[Your assignment] A complete and exact copy of the data below is the task.
=== Input ===
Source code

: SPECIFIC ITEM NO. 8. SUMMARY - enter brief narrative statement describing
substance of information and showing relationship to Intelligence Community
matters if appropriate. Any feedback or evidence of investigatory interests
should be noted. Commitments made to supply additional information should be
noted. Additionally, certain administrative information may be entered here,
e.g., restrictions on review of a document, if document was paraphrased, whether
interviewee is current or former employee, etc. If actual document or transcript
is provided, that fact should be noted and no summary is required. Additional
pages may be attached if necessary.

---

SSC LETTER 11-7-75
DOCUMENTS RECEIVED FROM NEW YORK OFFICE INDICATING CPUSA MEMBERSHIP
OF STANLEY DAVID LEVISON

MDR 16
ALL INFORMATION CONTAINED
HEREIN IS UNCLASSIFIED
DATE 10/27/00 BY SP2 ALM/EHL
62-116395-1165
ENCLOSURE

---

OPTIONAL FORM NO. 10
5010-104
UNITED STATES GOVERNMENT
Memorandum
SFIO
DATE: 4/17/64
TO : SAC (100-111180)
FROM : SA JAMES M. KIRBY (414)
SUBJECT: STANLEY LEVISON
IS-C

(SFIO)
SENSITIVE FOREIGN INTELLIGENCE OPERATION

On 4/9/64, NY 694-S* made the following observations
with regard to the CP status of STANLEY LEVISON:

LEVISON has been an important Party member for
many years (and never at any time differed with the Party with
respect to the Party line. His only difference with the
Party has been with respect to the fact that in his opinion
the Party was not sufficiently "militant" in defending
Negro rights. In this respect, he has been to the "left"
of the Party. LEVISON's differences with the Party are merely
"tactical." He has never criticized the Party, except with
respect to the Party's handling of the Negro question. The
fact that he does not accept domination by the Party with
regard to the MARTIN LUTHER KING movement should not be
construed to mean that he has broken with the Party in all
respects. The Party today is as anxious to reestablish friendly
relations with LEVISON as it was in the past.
===
[Exercise output]
Source code

: SPECIFIC ITEM NO. 8. SUMMARY - enter brief narrative statement describing
substance of information and showing relationship to Intelligence Community
matters if appropriate. Any feedback or evidence of investigatory interests
should be noted. Commitments made to supply additional information should be
noted. Additionally, certain administrative information may be entered here,
e.g., restrictions on review of a document, if document was paraphrased, whether
interviewee is current or former employee, etc. If actual document or transcript
is provided, that fact should be noted and no summary is required. Additional
pages may be attached if necessary.

---

SSC LETTER 11-7-75
DOCUMENTS RECEIVED FROM NEW YORK OFFICE INDICATING CPUSA MEMBERSHIP
OF STANLEY DAVID LEVISON

MDR 16
ALL INFORMATION CONTAINED
HEREIN IS UNCLASSIFIED
DATE 10/27/00 BY SP2 ALM/EHL
62-116395-1165
ENCLOSURE

---

OPTIONAL FORM NO. 10
5010-104
UNITED STATES GOVERNMENT
Memorandum
SFIO
DATE: 4/17/64
TO : SAC (100-111180)
FROM : SA JAMES M. KIRBY (414)
SUBJECT: STANLEY LEVISON
IS-C

(SFIO)
SENSITIVE FOREIGN INTELLIGENCE OPERATION

On 4/9/64, NY 694-S* made the following observations
with regard to the CP status of STANLEY LEVISON:

LEVISON has been an important Party member for
many years (and never at any time differed with the Party with
respect to the Party line. His only difference with the
Party has been with respect to the fact that in his opinion
the Party was not sufficiently "militant" in defending
Negro rights. In this respect, he has been to the "left"
of the Party. LEVISON's differences with the Party are merely
"tactical." He has never criticized the Party, except with
respect to the Party's handling of the Negro question. The
fact that he does not accept domination by the Party with
regard to the MARTIN LUTHER KING movement should not be
construed to mean that he has broken with the Party in all
respects. The Party today is as anxious to reestablish friendly
relations with LEVISON as it was in the past.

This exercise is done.